(Chart comprehension data)
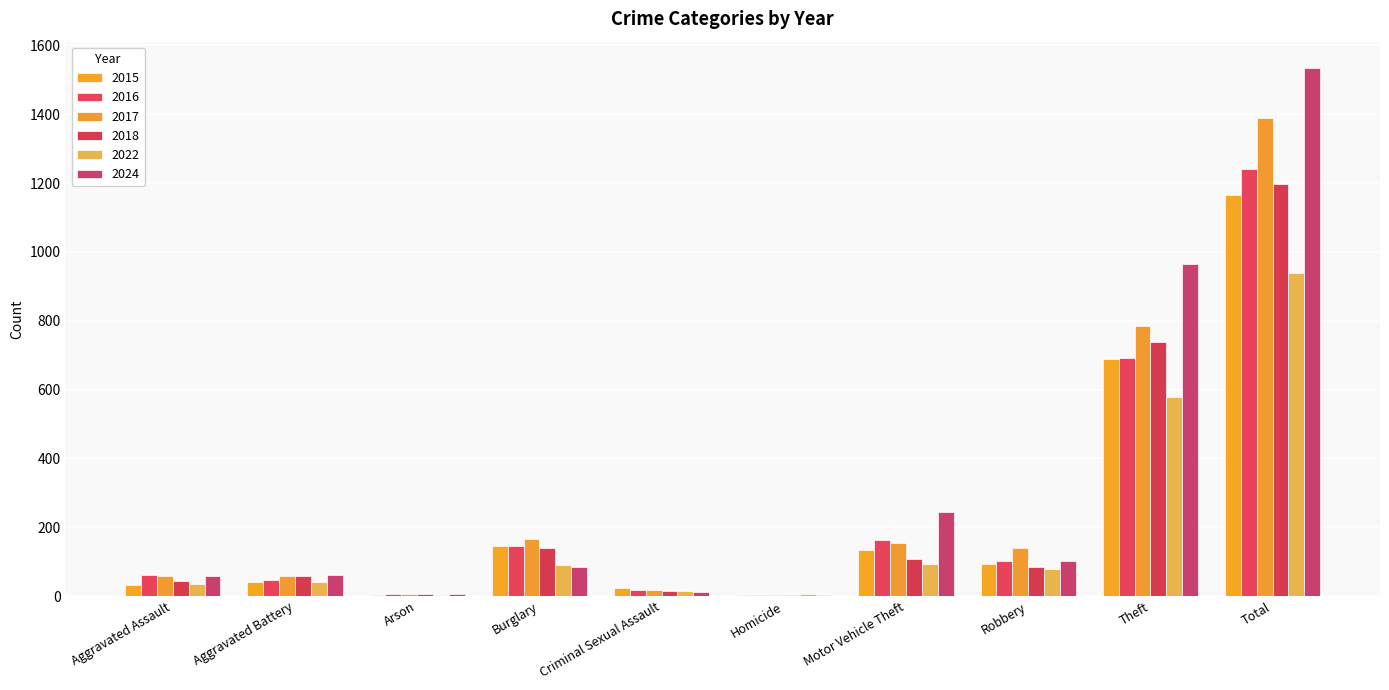

What is the average value of the 2015 series?

233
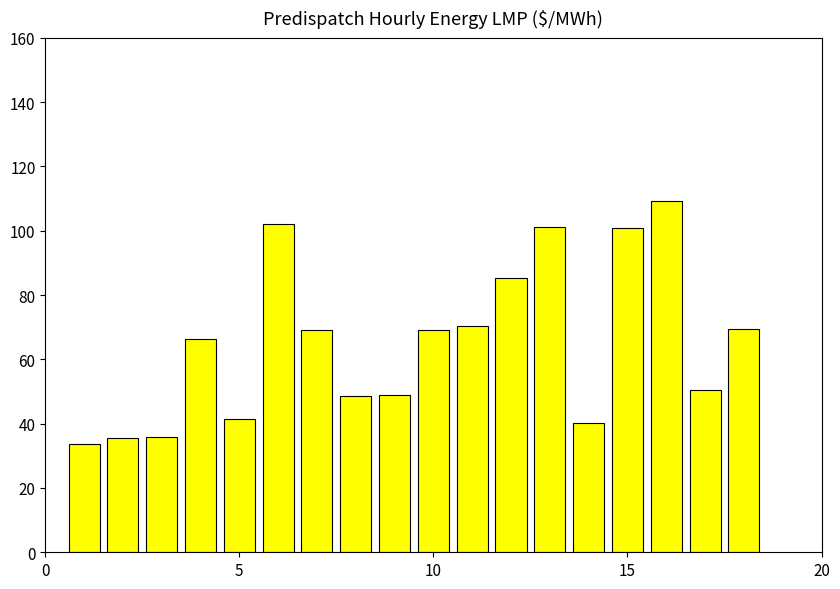

What is the maximum value shown in the chart?

109.3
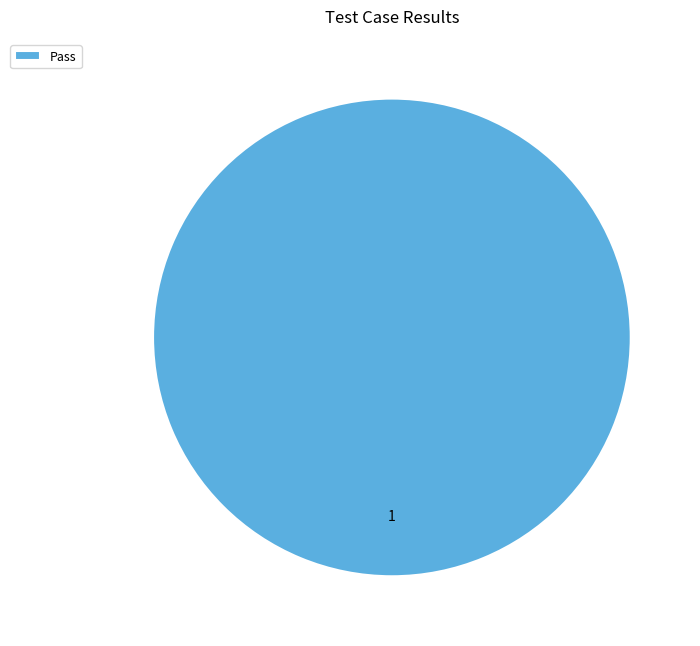

What is the majority slice?

Pass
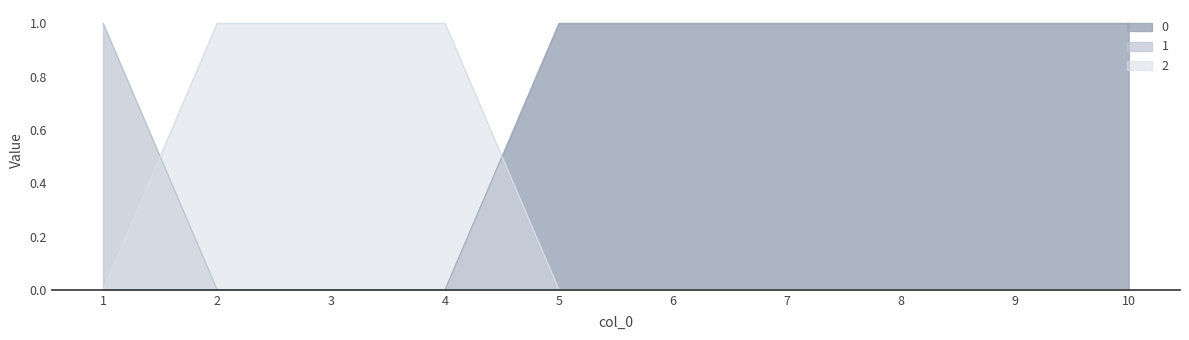

At 10, list the series in order from smallest to largest.

0, 1, 2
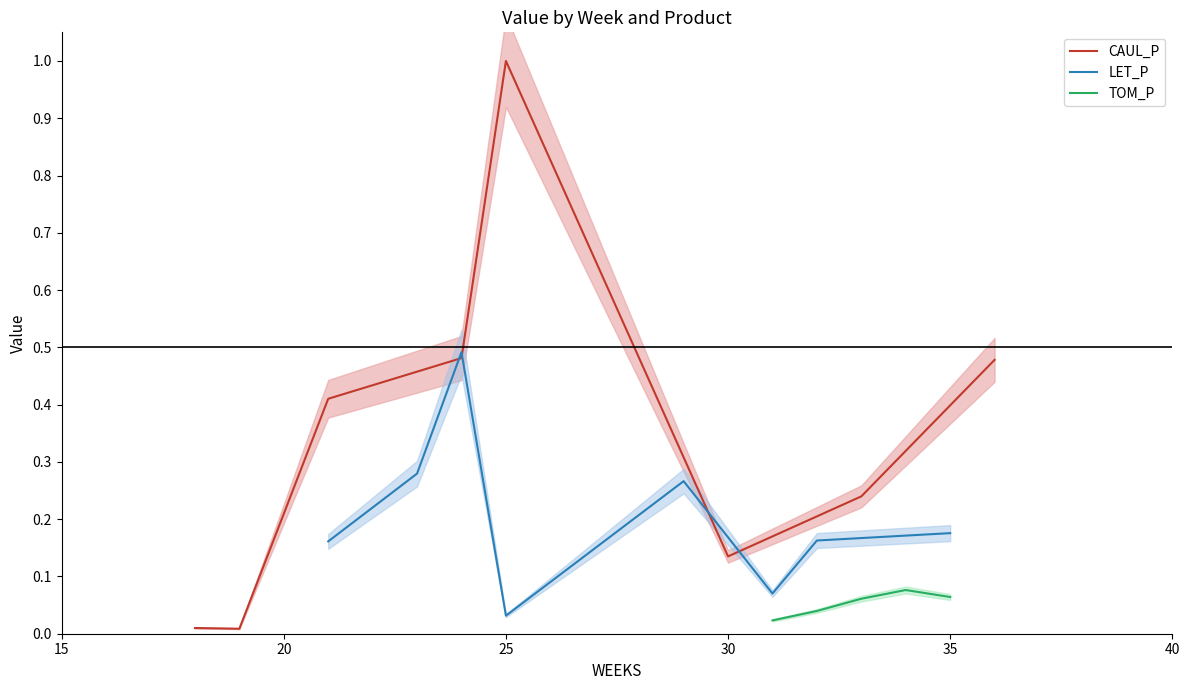

After their last crossing, which series has the higher values: CAUL_P or LET_P?

CAUL_P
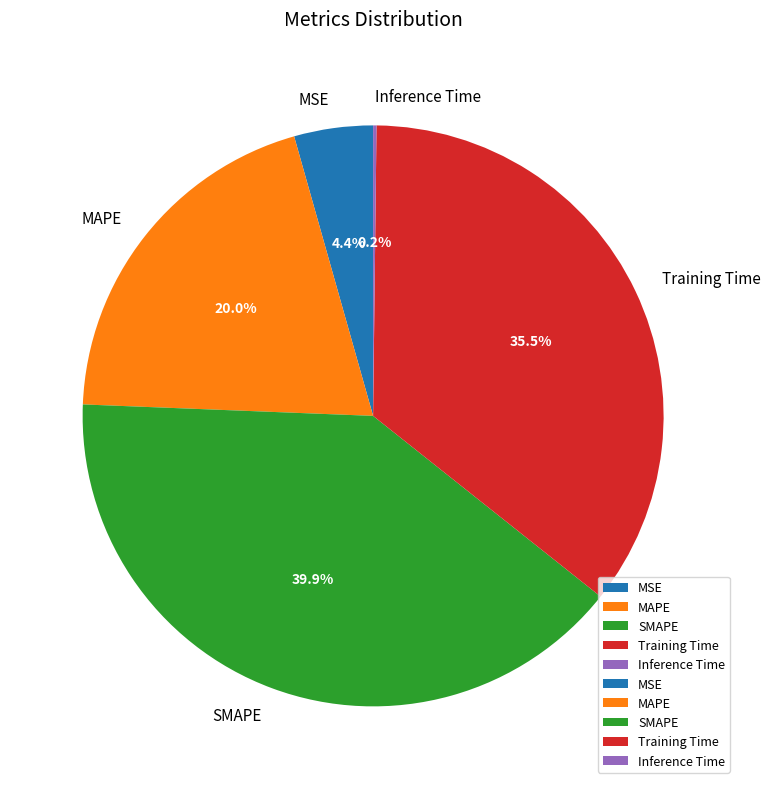

Is there any slice that represents more than half of the pie?

No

WORK REQUIRED
Rewrite the material above with "slice" changed to "segment" everywhere it occurs, keeping everything else the same. Leave out the pictures.

OUTPUT OF THE TASK
What is the average value of the 2015 series?

233

What is the maximum value shown in the chart?

109.3

What is the majority segment?

Pass

At 10, list the series in order from smallest to largest.

0, 1, 2

After their last crossing, which series has the higher values: CAUL_P or LET_P?

CAUL_P

Is there any segment that represents more than half of the pie?

No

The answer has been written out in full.